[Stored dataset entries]
────────────────────

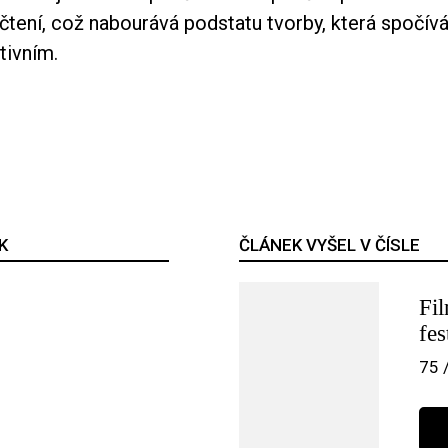
tení, což nabourává podstatu tvorby, která spočívá
tivním.
K
ČLÁNEK VYŠEL V ČÍSLE
Fi
fes
75 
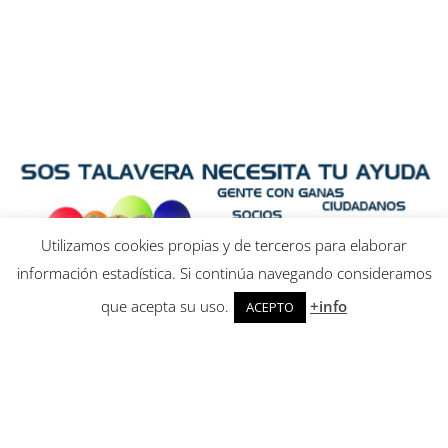
Utilizamos cookies propias y de terceros para elaborar
información estadística. Si continúa navegando consideramos
que acepta su uso.
+info
ACEPTO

────────────────────

* _EXERCISE DIRECTIONS_: Please format every line of text in the entries above as a numbered list, skipping any blank lines and leaving the pictures out.

* _EXERCISE RESULT_:
1. tení, což nabourává podstatu tvorby, která spočívá
2. tivním.
3. K
4. ČLÁNEK VYŠEL V ČÍSLE
5. Fi
6. fes
7. 75 
8. Utilizamos cookies propias y de terceros para elaborar
9. información estadística. Si continúa navegando consideramos
10. que acepta su uso.
11. +info
12. ACEPTO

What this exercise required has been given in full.